From Pre-Class Assignment

Useful Stuff

  • Videos were useful, but they were a little long
  • I have a better idea of how we are evaluating classification models

Challenging bits

  • There's so much terminology, do I have to remember it all?
  • I'm still confused about the ROC and what it is doing.
  • How is KNN a binary classifier?

The Confusion Matrix

from sklearn.metrics import confusion_matrix
tn, fp, fn, tp = confusion_matrix(y_true, y_predicted)

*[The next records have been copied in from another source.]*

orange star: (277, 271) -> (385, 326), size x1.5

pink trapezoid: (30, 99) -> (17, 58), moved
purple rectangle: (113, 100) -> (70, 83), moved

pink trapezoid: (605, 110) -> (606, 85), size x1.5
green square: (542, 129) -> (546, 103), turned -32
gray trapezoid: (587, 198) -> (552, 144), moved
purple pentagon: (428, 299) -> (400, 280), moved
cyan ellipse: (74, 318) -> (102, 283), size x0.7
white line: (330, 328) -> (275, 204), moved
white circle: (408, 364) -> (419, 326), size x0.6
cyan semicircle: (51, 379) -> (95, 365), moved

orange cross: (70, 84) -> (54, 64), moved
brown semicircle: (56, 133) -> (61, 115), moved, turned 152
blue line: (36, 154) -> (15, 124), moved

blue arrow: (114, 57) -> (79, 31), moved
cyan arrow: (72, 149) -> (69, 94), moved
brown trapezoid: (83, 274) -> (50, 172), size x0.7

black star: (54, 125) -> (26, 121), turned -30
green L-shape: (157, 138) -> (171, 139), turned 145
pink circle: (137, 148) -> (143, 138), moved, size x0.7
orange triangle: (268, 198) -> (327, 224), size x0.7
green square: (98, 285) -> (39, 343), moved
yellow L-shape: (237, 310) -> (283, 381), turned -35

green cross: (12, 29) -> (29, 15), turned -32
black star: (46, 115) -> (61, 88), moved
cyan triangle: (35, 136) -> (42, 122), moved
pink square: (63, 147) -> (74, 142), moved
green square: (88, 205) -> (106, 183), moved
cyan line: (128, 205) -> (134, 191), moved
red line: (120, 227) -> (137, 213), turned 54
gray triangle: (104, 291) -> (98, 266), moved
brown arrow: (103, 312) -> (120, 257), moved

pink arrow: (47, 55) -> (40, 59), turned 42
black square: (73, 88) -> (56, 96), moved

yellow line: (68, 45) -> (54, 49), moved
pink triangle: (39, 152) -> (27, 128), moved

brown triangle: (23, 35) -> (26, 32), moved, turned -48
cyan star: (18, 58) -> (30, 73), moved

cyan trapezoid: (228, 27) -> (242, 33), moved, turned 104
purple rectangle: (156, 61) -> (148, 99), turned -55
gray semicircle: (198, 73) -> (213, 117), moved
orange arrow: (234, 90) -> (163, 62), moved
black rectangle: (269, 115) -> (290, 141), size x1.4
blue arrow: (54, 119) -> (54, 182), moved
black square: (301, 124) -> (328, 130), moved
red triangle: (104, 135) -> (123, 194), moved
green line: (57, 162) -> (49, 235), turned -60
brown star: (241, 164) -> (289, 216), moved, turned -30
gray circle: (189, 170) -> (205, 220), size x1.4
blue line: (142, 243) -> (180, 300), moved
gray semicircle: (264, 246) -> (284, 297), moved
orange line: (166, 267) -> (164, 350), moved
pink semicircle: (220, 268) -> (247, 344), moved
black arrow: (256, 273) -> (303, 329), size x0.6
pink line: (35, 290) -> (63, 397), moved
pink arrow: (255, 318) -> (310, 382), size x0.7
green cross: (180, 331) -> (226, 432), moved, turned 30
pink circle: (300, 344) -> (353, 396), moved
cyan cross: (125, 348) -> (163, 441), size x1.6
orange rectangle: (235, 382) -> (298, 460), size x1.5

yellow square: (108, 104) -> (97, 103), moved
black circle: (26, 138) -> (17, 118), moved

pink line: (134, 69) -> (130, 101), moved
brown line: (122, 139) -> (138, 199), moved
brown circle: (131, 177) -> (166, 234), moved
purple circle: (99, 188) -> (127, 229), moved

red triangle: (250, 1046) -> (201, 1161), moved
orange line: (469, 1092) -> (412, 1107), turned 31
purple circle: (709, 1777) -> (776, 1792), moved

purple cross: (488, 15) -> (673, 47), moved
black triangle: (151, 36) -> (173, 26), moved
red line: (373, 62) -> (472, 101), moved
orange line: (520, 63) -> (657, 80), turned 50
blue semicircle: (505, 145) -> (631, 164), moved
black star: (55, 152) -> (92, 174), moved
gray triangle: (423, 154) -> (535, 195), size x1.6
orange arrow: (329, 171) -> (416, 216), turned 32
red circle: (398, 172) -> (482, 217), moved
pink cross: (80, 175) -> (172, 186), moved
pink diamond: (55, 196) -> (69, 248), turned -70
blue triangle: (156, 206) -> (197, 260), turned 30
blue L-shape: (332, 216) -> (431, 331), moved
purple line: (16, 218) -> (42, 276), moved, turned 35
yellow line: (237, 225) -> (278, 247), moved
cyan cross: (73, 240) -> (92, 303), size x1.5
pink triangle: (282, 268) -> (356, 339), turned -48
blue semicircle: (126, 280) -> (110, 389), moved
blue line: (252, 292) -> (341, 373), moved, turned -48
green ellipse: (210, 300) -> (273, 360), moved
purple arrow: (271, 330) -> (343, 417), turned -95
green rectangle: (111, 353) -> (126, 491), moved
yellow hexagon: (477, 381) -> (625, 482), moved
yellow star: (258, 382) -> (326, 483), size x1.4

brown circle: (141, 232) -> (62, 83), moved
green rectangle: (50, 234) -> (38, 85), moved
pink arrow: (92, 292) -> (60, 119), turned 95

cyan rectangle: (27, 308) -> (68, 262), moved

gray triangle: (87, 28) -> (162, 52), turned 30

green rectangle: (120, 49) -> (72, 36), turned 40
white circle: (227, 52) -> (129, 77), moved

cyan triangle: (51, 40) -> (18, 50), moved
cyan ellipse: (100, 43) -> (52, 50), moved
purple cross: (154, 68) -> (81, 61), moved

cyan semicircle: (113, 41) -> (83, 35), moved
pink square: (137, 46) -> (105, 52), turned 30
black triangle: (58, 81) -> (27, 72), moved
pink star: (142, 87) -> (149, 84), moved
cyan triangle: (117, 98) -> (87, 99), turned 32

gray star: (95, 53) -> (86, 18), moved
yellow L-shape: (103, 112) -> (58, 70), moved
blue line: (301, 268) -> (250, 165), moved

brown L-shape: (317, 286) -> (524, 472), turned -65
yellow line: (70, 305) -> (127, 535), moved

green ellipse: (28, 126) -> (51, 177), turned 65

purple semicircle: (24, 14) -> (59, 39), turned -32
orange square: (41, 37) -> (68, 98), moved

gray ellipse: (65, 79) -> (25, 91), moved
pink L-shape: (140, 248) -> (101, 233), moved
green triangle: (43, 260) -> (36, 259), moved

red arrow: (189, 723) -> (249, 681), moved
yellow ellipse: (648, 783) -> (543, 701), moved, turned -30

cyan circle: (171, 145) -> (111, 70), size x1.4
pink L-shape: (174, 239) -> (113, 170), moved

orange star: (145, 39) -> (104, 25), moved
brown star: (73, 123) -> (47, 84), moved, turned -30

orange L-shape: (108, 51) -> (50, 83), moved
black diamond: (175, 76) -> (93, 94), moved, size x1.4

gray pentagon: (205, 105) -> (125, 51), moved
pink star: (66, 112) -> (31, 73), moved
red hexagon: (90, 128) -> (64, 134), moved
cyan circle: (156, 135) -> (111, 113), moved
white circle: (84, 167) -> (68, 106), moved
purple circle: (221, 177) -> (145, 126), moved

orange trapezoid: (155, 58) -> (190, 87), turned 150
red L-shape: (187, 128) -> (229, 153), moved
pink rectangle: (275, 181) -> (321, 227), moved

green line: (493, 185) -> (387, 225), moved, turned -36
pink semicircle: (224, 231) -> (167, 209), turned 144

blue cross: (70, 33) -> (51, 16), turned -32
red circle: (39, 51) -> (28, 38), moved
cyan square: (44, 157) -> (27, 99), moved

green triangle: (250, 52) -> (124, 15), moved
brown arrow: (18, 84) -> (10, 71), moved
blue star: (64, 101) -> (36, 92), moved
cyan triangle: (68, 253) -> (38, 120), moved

Note the rows and columns of the confusion matrix from sklearn do not match those show on most websites.

Other Metrics

  • Sensitivity (Recall): The ratio of True Positives to all Positive Cases $\dfrac{TP}{TP+FN}$
  • Specificity: The ratio of True Negatives to all Negative Cases $\dfrac{TN}{TN+FP}$
  • Precision: The ratio of True Positives to all Predicted Positives: $\dfrac{TP}{TP+FP}$

  • $F_1$ Score: A balanced measure (0 to 1) that includes sensitity and recall: $\dfrac{2 TP}{2TP + FP + FN}$

ROC Curve and AUC

from sklearn import metrics
fpr, tpr, thresholds = metrics.roc_curve(y_true, y_predict)
roc_auc = metrics.auc(fpr, tpr)
plt.plot(fpr, tpr)

KNN as a Binary Classifier

A Heads Up for Today

Working with Pima Diabetes Database, which has problems (zeros for various entries). We have given you a cleaned data set on D2L (you will need to download it again!).

You can skip 2.1 and 2.2 today and go to 2.3; we will discuss how to clean that data after class.

Questions, Comments, Concerns?